After I miraculously graduated basic training, I was assigned to a motor pool, where I quickly advised my next unfortunate sergeant that I was utterly helpless in things mechanical, and that it was in his best interest to keep me just as far as humanly possible from any and all vehicles. He immediately told me to take the whole day, every day, off, but stay out of trouble. And so, I had all my afternoons free for Harold’s. For company, I had, of course, Harold, and then mostly cooks, who were easy to spot, both for their Pillsbury doughboy physiques and their one-day-on-one-day-off routines, officers’ personal drivers with an hour or two to kill and, occasionally, another pure goof-off or two such as I. (It was from the latter group, needless to say, that the best pool players came.)

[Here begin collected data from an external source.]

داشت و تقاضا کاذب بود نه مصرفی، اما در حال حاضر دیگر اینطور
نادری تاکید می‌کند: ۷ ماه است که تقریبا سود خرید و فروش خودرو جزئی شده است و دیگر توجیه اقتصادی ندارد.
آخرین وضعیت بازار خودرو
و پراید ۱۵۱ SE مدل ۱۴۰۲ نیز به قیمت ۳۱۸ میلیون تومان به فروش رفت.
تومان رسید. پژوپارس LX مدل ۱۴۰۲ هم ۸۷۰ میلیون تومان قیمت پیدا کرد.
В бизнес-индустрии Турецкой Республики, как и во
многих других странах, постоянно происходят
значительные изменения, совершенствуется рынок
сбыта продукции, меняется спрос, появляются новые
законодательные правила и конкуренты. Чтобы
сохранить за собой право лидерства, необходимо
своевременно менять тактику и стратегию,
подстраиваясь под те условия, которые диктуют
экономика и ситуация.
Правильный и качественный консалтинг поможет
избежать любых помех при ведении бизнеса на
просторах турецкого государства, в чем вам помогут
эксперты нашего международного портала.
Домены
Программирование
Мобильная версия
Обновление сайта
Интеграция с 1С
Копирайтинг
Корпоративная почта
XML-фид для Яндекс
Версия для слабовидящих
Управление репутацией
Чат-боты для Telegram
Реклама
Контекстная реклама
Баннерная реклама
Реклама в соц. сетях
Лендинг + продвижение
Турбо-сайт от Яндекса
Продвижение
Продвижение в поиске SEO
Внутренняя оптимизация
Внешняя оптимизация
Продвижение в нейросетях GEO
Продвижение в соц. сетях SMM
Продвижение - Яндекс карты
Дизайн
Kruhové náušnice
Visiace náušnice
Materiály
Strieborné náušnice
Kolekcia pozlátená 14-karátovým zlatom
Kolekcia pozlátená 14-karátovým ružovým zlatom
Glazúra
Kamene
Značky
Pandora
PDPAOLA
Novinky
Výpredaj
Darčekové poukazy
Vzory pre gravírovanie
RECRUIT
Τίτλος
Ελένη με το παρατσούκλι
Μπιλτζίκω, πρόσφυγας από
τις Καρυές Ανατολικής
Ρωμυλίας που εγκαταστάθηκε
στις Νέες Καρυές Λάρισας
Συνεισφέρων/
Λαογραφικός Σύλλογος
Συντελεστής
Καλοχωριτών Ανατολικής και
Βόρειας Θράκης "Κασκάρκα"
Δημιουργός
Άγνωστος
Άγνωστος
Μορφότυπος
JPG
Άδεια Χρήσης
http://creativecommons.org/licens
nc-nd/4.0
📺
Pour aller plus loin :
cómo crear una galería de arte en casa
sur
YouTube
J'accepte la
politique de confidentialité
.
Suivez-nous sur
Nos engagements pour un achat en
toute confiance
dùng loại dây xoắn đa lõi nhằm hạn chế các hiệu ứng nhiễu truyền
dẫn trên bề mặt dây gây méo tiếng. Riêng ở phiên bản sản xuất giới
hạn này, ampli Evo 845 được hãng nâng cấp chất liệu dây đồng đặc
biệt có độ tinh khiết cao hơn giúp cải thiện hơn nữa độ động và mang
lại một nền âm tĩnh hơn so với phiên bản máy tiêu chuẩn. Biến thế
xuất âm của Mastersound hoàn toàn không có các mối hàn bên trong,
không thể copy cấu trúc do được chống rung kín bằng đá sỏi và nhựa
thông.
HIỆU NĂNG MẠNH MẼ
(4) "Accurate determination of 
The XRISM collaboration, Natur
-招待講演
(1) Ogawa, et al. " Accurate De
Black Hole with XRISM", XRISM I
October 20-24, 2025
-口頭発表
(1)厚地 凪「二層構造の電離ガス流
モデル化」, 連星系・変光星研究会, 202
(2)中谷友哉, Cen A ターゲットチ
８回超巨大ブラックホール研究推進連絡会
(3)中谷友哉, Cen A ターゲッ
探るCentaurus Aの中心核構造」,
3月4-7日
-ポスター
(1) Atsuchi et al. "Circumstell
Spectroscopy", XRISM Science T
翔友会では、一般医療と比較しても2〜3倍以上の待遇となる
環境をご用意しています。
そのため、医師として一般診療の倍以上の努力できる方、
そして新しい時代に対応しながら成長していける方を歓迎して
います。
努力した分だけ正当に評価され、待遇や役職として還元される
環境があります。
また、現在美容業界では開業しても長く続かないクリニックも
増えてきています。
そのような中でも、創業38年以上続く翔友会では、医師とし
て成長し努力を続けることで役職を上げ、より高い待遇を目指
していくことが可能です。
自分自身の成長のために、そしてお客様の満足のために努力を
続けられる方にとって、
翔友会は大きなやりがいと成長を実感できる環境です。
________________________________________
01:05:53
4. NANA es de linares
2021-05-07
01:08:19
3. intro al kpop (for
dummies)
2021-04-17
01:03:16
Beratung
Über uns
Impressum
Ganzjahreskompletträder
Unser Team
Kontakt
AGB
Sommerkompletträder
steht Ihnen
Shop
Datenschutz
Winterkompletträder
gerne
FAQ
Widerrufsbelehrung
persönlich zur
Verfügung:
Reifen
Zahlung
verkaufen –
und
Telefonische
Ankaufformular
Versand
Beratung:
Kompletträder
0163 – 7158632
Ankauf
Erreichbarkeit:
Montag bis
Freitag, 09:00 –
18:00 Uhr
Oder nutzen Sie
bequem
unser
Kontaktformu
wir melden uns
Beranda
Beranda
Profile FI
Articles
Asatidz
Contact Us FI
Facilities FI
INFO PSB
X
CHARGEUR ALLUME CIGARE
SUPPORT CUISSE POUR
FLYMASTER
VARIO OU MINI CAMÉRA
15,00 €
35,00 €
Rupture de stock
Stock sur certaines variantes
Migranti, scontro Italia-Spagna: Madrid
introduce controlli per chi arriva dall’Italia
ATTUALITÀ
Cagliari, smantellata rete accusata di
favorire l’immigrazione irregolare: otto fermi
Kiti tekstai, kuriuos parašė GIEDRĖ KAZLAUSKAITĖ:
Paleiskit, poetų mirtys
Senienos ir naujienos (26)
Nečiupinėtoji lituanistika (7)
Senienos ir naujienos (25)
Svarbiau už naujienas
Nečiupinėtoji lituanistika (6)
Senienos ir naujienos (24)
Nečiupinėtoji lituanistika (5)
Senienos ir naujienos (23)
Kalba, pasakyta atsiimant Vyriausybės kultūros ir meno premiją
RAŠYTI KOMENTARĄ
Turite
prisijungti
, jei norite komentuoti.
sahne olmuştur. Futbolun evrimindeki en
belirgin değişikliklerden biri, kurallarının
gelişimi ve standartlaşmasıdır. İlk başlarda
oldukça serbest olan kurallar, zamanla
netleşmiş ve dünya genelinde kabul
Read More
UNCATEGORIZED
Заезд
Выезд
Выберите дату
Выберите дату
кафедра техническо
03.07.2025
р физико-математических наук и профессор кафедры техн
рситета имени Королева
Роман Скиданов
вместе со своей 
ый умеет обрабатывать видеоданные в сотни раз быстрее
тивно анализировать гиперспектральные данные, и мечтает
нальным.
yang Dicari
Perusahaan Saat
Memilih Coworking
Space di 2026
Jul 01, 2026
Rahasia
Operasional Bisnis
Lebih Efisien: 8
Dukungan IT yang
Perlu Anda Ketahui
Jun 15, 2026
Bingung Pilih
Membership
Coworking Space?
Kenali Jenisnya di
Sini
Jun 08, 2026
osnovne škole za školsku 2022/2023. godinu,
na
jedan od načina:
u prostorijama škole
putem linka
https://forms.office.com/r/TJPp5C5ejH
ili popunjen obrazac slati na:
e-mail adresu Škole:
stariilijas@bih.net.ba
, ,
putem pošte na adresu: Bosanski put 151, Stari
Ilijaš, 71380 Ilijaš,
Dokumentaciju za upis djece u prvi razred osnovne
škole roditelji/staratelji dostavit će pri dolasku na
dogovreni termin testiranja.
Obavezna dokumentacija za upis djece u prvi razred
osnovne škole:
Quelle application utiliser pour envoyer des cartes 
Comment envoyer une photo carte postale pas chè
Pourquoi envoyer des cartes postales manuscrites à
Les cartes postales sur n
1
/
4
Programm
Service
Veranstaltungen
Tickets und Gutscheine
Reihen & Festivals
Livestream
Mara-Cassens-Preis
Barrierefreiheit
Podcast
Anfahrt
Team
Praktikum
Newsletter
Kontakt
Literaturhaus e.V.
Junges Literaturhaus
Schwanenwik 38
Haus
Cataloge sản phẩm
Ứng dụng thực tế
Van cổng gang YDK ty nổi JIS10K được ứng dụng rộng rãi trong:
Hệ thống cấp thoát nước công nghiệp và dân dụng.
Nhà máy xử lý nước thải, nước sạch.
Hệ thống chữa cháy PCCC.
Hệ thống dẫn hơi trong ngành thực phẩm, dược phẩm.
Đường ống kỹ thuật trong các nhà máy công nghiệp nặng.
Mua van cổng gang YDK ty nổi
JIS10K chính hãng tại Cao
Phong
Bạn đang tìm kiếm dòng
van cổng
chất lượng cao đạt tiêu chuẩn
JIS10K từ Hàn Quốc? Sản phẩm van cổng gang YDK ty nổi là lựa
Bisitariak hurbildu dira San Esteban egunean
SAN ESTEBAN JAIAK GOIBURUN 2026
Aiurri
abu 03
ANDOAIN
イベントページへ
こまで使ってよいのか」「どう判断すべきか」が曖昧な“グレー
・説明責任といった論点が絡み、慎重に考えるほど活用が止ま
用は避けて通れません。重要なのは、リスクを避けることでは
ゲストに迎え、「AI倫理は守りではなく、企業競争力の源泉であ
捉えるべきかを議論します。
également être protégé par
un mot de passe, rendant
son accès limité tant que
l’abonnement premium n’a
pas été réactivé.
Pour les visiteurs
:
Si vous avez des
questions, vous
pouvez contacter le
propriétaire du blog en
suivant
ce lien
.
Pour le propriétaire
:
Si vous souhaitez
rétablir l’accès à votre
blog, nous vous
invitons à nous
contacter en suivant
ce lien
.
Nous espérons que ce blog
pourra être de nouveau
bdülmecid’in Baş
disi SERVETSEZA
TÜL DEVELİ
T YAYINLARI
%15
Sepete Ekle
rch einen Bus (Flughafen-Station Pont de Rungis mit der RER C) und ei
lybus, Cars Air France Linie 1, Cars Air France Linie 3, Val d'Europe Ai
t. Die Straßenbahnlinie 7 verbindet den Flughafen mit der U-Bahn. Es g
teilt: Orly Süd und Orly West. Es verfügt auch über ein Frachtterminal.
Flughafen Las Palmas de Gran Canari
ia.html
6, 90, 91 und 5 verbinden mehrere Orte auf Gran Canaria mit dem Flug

Thus, I had, in effect, put the entire rest of the world on hold decades before the same concept ever occurred to Ma Bell. The service had already shut my left brain down; all you had to do was zip your mouth and do exactly what you were told, and your right brain was free to drift off to wherever it pleased. I had temporarily shucked every last shred of identity for a few hours a day, all the while thinking, “Now this is Motor Pool the way it should be.” My time left in the Army dwindled to months and then weeks and then days. I had absolutely no idea of what I would do next with my life when that batch of time began, nor when it ended. I was at utter peace, the lazy afternoon games of that post poolroom the only connection with a previous life that I sought to maintain at all.
I’ve gone on to embrace the world on more realistic terms, but the pool is still firmly in place, only slightly less hypnotic than ever. Today, my existence blessedly complicated by career and family and love, I think back now and then to the time when the only aspect of my life that differentiated one day from the next was the quality of that afternoon’s pool. Sometimes I miss those days, sometimes not. I’ve changed. The Army has changed. The world has changed. But somehow I doubt Harold’s changed much.